A March 18, 2010 policy analysis by Patrick Clawson, deputy director for research at the Washington Institute for Near East Policy, questions the purpose and efficacy of terrorist lists, such as the Foreign Terrorist Organizations (FTO) list.  Clawson says the credibility and effectiveness of lists are jeopardized when the foreign policy agenda supersedes national security concerns in determining who is added or removed. He joins others like the State Department’s chief counterterrorism official, Daniel Benjamin in promoting a more lucid and proactive process for delisting entities not engaged in terrorist activities.

“If decisions about listing organizations as sponsors of terrorism are made based on general foreign policy considerations rather than on evidence about terrorist activities,” Clawson writes, “the list may well be seen as a political tool, in which case other governments will be less likely to cooperate in blocking material support to listed groups.”

He adds, “The law requires that a group be maintained on the list only if it “engages in terrorist activity.” But Clawson says terrorist lists include groups and countries that “Washington simply does not like, often with little connection to terrorism.” He identifies an Iranian group that has been listed for years based on State Department reports containing “numerous nonterrorist allegations” and “without offering any indication that the group continues to engage in terrorism.”

According to the State Department’s website (and reiterated by Treasury’s Assistant Secretary for Terrorist Financing David S. Cohen speaking at the Washington Institute for Near East Policy a few days after Clawson wrote this analysis)  the purpose of FTO designations is to reduce “support for terrorist activities”  and “pressuring groups to get out of the terrorism business.” That stands in sharp contrast with how the U.S. Solicitor General Elena Kagan, described the non-violent services the Humanitarian Law Project wanted to provide to a designated group in the Supreme Court case, Holder v.
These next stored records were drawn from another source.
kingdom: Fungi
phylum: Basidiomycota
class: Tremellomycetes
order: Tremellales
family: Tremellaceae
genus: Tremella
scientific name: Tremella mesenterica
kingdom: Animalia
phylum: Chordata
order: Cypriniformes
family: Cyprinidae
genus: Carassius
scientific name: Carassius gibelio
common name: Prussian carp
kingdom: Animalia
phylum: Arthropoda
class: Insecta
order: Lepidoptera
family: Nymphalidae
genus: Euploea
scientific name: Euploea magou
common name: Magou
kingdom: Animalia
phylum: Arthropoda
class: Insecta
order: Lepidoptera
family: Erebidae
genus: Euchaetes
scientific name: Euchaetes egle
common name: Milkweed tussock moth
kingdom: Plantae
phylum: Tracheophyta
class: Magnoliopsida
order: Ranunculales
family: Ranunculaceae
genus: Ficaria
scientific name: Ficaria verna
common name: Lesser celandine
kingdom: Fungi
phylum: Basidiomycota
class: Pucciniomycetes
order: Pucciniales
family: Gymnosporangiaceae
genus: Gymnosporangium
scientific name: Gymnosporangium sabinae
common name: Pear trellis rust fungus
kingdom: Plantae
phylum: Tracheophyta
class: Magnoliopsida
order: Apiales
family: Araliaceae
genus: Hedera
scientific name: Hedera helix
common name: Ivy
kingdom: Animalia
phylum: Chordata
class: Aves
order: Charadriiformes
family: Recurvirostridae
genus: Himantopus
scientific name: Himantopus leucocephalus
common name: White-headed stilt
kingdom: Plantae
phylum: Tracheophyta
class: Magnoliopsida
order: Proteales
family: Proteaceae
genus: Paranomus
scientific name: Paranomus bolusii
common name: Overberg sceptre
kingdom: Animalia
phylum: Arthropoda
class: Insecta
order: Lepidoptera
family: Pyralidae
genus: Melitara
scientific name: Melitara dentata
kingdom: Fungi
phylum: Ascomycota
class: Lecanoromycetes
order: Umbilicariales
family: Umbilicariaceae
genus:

Humanitarian Law Project:

“Can you say to an organization, look, you guys really should lay down your arms?… Well, now you can’t. Because when you tell people, here’s how to apply for aid and here’s how to represent yourself within international organizations or within the U.S. Congress, you’ve given them an extremely valuable skill that they can use for all kinds of purposes, legal or illegal.”

Her comment, Clawson writes, “suggests that it is illegal to advise groups to abandon terrorism. And yet one struggles to see how such a position advances the objective of countering terrorism.” He adds, “surely it is appropriate to encourage groups to drop their terrorist activities, as the United States successfully did with some extremist Irish Republican groups and the Palestine Liberation Organization.”